Crossing the Nullarbor by car is a fantastic experience that everyone should try at least once. It may be a long, mostly straight drive but it's out on the open road eating up the kilometers between roadhouses that the sheer vastness of Australia really sinks in.
Our trip started in Perth early one November, with the simple aim of getting to taste the fine oysters of Ceduna in South Australia in one piece. We didn't set a specific time scale for the journey but expected to be out of Western Australia on day 2, we were wrong.
Packing our station wagon with the usual camping gear we hit the road about 10am, filling up our car and camping gas cylinder en-route. Realistically we should have set out earlier, but we wanted to avoid the Perth rush-hour if we could help it. Getting out the back of Perth is quite a slow process, the urban sprawl spreads for miles up into the hills behind Western Australia’s capital, slow roads and painfully cautious traffic lights blight a speedy departure at every turn. Eventually the houses turn to lush forest as the road winds its way towards Mundaring, Northam and beyond into the centre of the farming industry of the state and passing into the vast Goldfields-Esperance region of Western Australia.
Once out of the town the traffic drops off to virtually nothing, making quick travel easy and the roads enjoyable. Flocks of parakeets and galahs are to be seen, and the road links up and follows roughly the route of the great Indian-Pacific railway, crossing the line at several different points on the way to Kalgoorlie.

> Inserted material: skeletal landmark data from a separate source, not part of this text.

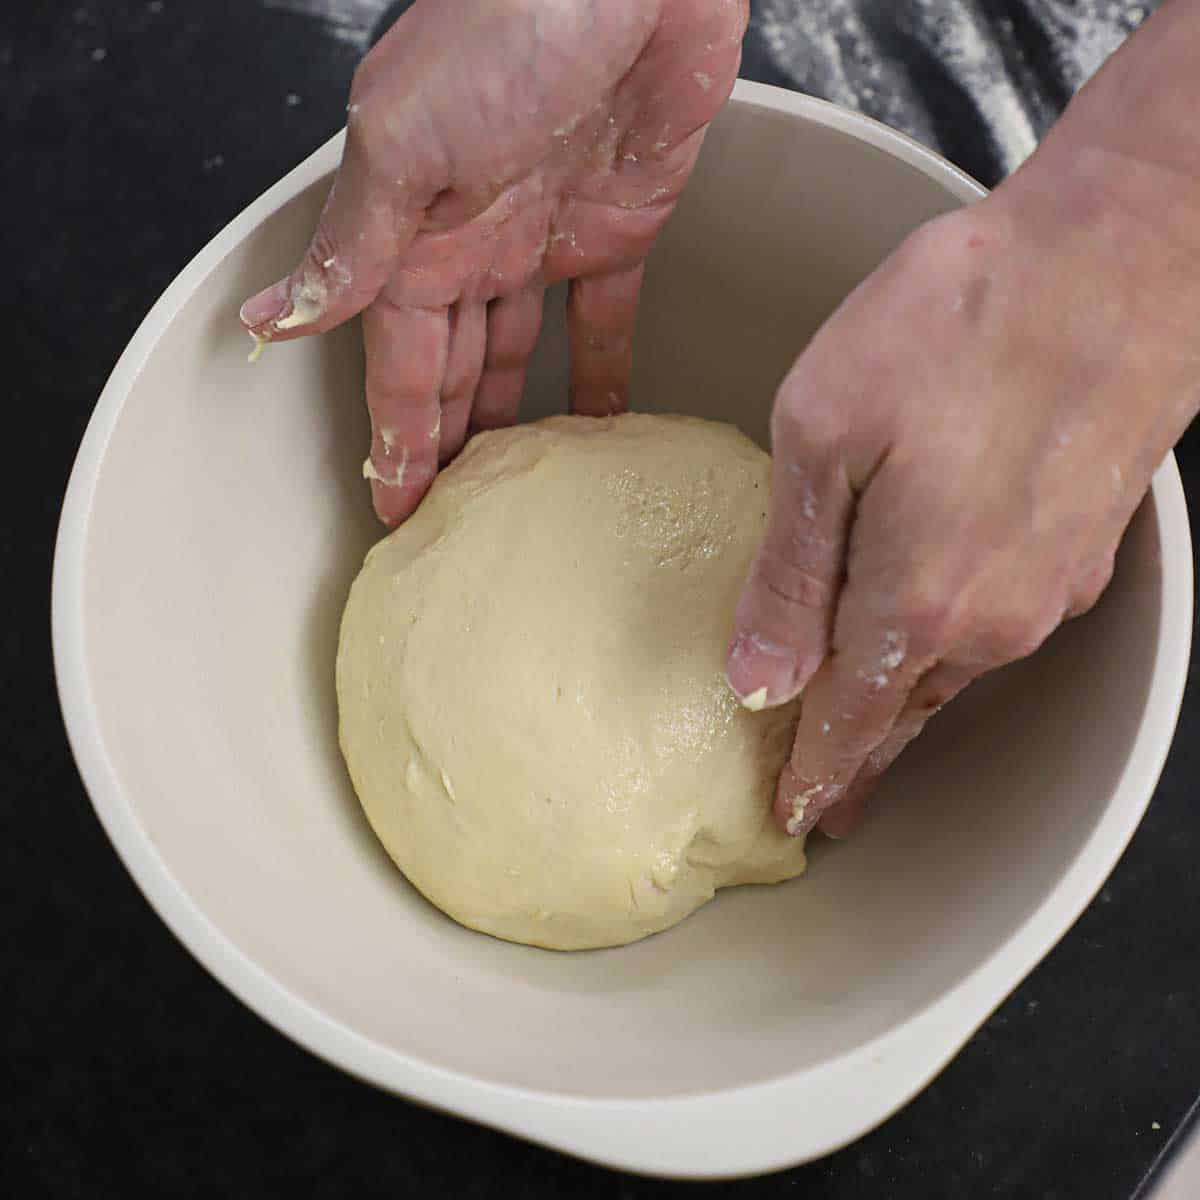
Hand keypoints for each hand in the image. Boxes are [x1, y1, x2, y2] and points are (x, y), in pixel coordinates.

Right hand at [240, 0, 746, 524]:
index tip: (393, 506)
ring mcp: (543, 239)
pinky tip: (597, 428)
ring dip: (508, 421)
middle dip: (443, 444)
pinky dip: (600, 375)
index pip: (395, 362)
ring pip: (515, 354)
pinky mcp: (616, 229)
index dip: (394, 436)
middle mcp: (472, 242)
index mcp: (413, 232)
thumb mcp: (407, 141)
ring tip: (512, 490)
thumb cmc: (515, 25)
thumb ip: (356, 242)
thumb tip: (275, 318)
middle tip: (448, 521)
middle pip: (449, 369)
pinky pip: (602, 323)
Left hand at [726, 178, 1198, 838]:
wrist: (1121, 250)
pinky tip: (935, 628)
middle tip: (826, 797)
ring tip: (868, 726)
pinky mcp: (1084, 546)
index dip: (814, 776)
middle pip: (904, 711)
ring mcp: (1048, 584)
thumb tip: (759, 677)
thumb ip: (792, 572)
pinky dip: (955, 646)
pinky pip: (1001, 624)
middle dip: (860, 758)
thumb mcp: (823, 434)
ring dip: (905, 704)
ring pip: (956, 671)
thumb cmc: (958, 322)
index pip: (848, 725)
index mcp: (913, 597)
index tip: (793, 819)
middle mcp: (991, 615)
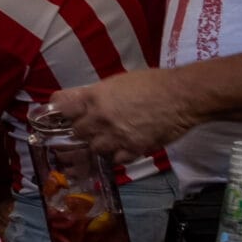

We weren’t too pushed for time on the first day, so we bedded down in the ancient Mining town of Coolgardie. Coolgardie was once the height of the Mining boom at the turn of the 20th century. Once supporting up to 30000 people, where now it is home to little more than 2000. Although there is plenty of mining around the area, it's nothing like that seen all those years ago. Coolgardie’s one time opulence is plain to see, the main street is massively wide, and the town hall one of the finest and grandest you will see. Thankfully this great monument has been restored to excellent condition and stands grandly in the centre of the town. We camped at a small and welcoming campsite just off the main road. Plenty of shade to be had and friendly locals helped make it a peaceful stay.
Thus far we've been heading pretty much directly west, but at Coolgardie the road turns south as you head down towards the coast for around 300kms to the town of Norseman. The journey becomes a dry barren one, with salt lakes glistening off into the horizon.
After a good few hours you reach Norseman, a cross roads and mining/tourist town for those heading up from Esperance in the South, Kalgoorlie in the North and for those looking to head directly east at the start of the Eyre Highway. This is where the Nullarbor road begins and there is no getting off for another 1200kms.